03-25-2013 01:43 AM
On several, but not all, of our Hp blade switches, aka Brocade 5480, after an upgrade from 6.4.1 to 7.0.2b the switches reboots every other day because
the switch thinks it ran out of memory
HP supports only suggestion is to upgrade FOS to a newer version,but this 7.0.2a is supposed to be stable and is a target path release
Does anyone have some troubleshooting tips to find out why the switches run out of memory?
03-25-2013 05:09 AM
How often does the switch experiences this behavior? with command 'memshow' you can check the current status of the memory and review how fast the free memory decreases.
total used free shared buffers cached
Mem: 520437760 394846208 125591552 0 33353728 125112320
Swap: 0 0 0
In the errdump log you should be able to check what process caused the OOM situation and forced the reboot. Also, you can debug the content of supportsave file and check the core files created when there is a OOM situation.
on the other hand, a full reboot may help.
03-25-2013 05:44 AM
Nothing in the errdump points to a process..
2013/03/23-15:01:00, , 910, FFDC | CHASSIS, CRITICAL, SW5480, haReboot is automatically triggered for warm recovery from OOM.
2013/03/23-15:01:01, , 911, CHASSIS, INFO, SW5480, First failure data capture (FFDC) event occurred.
2013/03/23-15:04:36, , 912, FFDC | CHASSIS, CRITICAL, SW5480, Rebooting the system for recovery - auto-reboot is enabled.
2013/03/23-15:04:36, , 913, CHASSIS, INFO, SW5480, First failure data capture (FFDC) event occurred.
2013/03/23-15:05:43, , 914, CHASSIS, INFO, SW5480, Processor rebooted - reboot.
2013/03/23-15:05:51, , 915, CHASSIS, INFO, SW5480, SW/0 Ether/0 IPv4 DHCP 10.103.15.23/24 DHCP On.
2013/03/23-15:05:51, , 916, CHASSIS, INFO, SW5480, CP/0 IPv4 DHCP 10.103.15.254 DHCP On.
the switch restard every 3rd or 4th day,
Memshow shows only 19mb left, and it has been running for only 2 days.
other similar switches has at least 40-60 mb free memory.
I will look into the supportsave and see if I find something
2013/03/23-15:06:33, , 917, CHASSIS, INFO, SW5480, Initializing ports...
2013/03/23-15:06:33, , 918, CHASSIS, INFO, SW5480, Port initialization completed.
03-25-2013 10:45 AM
From my days supporting Brocade switches, this can potentially be a long and involved process.
I would recommend calling Brocade Support as this may require support access to the switch.
FYI: Out of memory *might* be indicating out of storage space (Compact Flash)...
03-26-2013 01:21 AM
with command supportsave -R you'll delete the core files an free up some space. Also, if you have root credentials, you can execute cleanup in order to delete the unused files in the switch.
03-27-2013 01:21 AM
It turned out to be the snmp daemon that took up all the memory.

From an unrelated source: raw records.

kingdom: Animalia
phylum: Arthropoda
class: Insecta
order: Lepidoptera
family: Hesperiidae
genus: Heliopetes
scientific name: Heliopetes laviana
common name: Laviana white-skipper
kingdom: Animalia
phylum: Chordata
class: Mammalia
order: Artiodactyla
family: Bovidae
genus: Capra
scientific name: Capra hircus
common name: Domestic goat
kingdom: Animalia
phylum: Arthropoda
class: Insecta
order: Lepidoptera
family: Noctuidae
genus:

I ran the top command, hit shift+f and the selected n to sort the processes with the highest memory usage on top, and on all the switches that rebooted the snmp daemon took up over 100mb, now the daemon takes 10-13 mb.
It should be good if the switch logged in the errdump which process had the highest memory usage at the time of the OOM reboot, maybe something for the next release???
03-27-2013 01:33 AM
hahaha, if it were that easy It wouldn't be fun!
On the other hand, i want to remember that with previous code release, FOS 6.x, a switch did not perform a hareboot when this happened, it peformed a full panic, and in that situations, the logs did report the daemon that raised the OOM situation. I suppose that Brocade has considered it better this way.
If the issue reoccurs, and you see the SNMP daemon eating up all the memory again, you should check the snmp applications accessing this switch, since an intensive polling could make the daemon consume high percentages of cpu and mem.